5. Holism – The approach of Ayurveda to health is no support the body, strengthen the immune system; not to kill the germs. The massages are said to be “very relaxing” and “very comforting”. Perhaps, the function of Ayurveda as a provider of comfort is no different from the hilot sa panganganak, who provides much comfort (ginhawa) to the women after childbirth, something that Western medicine does not have.

6. Adaptability – This is not an external feature of Ayurveda, but as we mentioned earlier, it is a striking asset without which, in all likelihood, Ayurveda would not have survived. Perhaps, this feature is the one that enabled it to achieve longevity and receive validity from both the scientific and the sacred.

In my interviews with traditional healers in the Philippines, I was also able to observe much adaptation, with some healers using cellphones, X-rays, and other technologies; while others take on emergent diseases using their own techniques, and in this way, cancer, dengue fever, and HIV/AIDS falls under the scope of their practice. What is remarkable in India, however, that  this adaptation is done in an organized, not individual scale.

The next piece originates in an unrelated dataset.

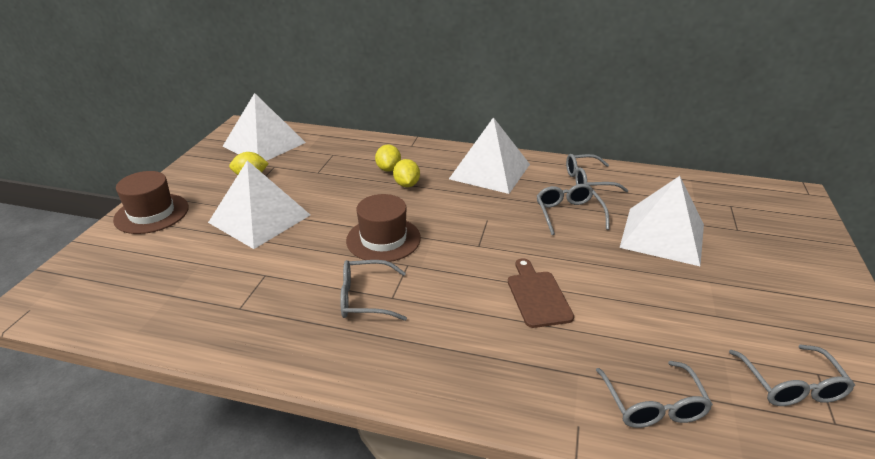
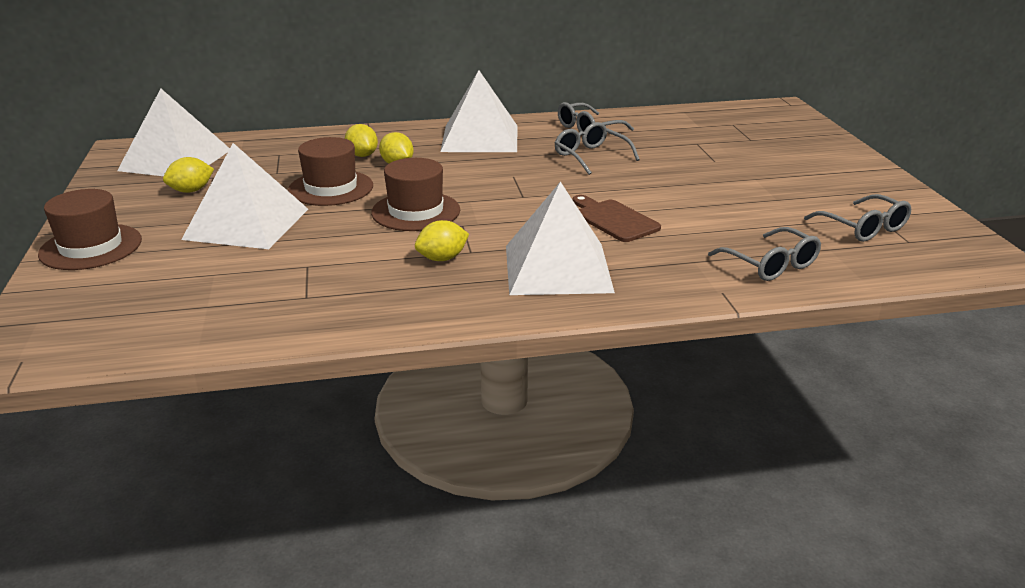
camera: 25 degrees left, 5 degrees down
grey glasses [340,260,407,321] -> yellow lemon [415,220,469,261]
white pyramid [620,176,704,266] -> white pyramid moved to [506,182,615,295]
none -> brown hat [288,137,373,206]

The degree program for Ayurvedic medicine, however, is styled “Bachelor of Ayurveda, Medicine, and Surgery”. Established in 1940, its holders are entitled to practice not just Ayurveda, but also modern medicine. This indicates that early on, the degree of integration has been fairly high in India, which can explain why Ayurveda has attained a degree of sophistication that cannot be said of other traditional medical systems around the world, with the exception of Chinese and Korean medicine, as well as, to a certain extent, homeopathy.

***

In this short piece, I related my experiences and insights on Ayurveda in India. But what of yoga, siddha, unani, and homeopathy? We did not have time to explore these other systems of healing, but surely, they add to the richness and diversity of health care in India. Scratching the surface of it, I am no different from Alexander the Great, who was, as an important part of the Ayurvedic history narrative goes, “very much impressed”.